If you can answer any of my questions, that would be awesome.
Here's the scoop: I'm teaching an intro to programming class in Thailand to 11th graders. It's been going great so far, their level of English is high enough that I can teach in English and have them write programs in English and everything is fine and dandy.
However, as speakers of a language with non-Latin characters, I feel that they should at least learn what UNICODE is.

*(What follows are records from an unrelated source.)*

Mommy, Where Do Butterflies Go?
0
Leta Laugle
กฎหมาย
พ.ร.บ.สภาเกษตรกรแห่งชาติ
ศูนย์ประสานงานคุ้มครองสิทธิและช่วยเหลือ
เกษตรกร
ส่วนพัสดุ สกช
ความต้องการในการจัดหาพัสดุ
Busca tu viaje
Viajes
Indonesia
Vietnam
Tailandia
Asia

I won't test them on it or bog them down with implementation details, but I want to show them an example of a UNICODE program that can do I/O with Thai characters.
I'm operating under the following constraints, none of which can be changed (at least for this semester):
- The program must run on Windows 7
- The program must be in C (not C++)
- We must use Dev-C++ (v. 4.9.9.3) as our IDE (I'm going to try and convince the admins to change for next semester, but they may not want to)

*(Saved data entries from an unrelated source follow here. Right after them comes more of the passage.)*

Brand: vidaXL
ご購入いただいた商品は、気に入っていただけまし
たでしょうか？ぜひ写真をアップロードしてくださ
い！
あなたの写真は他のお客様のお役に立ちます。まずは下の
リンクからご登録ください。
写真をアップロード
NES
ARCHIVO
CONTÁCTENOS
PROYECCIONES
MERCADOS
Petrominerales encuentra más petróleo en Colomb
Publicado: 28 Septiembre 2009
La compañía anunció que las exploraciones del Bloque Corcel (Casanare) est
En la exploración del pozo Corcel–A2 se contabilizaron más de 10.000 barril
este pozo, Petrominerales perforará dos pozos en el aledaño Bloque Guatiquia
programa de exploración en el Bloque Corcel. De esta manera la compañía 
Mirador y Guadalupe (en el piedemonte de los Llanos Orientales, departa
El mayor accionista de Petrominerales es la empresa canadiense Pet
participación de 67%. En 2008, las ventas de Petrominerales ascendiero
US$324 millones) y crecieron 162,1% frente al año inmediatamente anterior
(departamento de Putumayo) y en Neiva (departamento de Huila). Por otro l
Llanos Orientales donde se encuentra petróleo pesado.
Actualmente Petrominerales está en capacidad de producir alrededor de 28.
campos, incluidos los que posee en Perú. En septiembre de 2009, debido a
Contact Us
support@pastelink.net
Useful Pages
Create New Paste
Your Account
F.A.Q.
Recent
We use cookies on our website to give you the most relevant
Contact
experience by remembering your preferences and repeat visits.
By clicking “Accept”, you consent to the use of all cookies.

- The program should output to the Command Line (I'd like it to "look like" the programs we've been writing so far)
- I want it to be easy to set up and run, though I'm not opposed to including a Batch file to do some setup work for the kids.

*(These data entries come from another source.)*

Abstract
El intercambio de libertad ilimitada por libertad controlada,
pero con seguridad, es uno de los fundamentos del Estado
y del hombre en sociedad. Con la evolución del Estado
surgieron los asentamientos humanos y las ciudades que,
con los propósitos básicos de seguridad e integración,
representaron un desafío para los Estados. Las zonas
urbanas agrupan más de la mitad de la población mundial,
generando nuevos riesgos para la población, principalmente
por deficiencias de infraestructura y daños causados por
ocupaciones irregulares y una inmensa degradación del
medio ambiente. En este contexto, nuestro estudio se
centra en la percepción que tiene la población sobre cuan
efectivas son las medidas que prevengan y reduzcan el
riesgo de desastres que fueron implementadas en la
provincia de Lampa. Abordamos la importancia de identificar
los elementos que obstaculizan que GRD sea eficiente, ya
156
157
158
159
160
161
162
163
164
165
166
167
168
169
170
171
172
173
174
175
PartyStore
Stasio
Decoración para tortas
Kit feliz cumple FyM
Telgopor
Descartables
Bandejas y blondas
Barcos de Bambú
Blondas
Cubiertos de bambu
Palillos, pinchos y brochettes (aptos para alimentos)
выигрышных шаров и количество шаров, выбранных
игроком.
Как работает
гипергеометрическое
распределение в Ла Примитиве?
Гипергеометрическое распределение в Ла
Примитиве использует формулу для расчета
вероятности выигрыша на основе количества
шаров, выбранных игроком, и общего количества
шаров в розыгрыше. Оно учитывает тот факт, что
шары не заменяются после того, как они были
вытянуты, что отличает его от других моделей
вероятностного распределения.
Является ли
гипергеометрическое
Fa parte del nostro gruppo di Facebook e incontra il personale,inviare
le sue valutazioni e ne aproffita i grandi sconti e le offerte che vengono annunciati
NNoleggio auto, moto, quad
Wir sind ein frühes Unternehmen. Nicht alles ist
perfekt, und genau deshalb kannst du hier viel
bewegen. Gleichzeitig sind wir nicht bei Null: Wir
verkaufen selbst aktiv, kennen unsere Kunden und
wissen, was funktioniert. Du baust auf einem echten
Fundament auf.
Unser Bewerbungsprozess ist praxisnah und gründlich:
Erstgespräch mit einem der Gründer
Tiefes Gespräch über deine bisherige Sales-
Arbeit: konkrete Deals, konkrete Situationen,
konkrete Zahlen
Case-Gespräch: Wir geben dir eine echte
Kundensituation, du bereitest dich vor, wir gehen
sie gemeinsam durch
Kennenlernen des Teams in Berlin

Here's how far I've gotten, and the questions I have:
- In Control Panel > Regions > Administrative > Language for non-UNICODE programs is set to Thai.
- I used "chcp 874" to set the Thai codepage in the Command Line, but characters from the keyboard come appear as garbage characters. Is this maybe because the keyboard mappings are wrong or do I have to change something else?
- I wrote a program with the line: printf("\u0E01\n"); which prints ก, the first letter in the Thai alphabet. Is that the right syntax?
- I received a compiler warning that "Universal Characters are only supported in C++ and C99." Does Dev-C++ not compile to C99? Is there a way I could get a C99 compiler for it?
- I ran the code and got garbage characters. I imagine this could be because of the compiler, the command line, or any number of other things.
I'd love to end this course with a program that outputs สวัสดีโลก, the Thai equivalent of "Hello World!" I've done tons of googling, but every answer I've found either doesn't work in this specific case or involved a different IDE.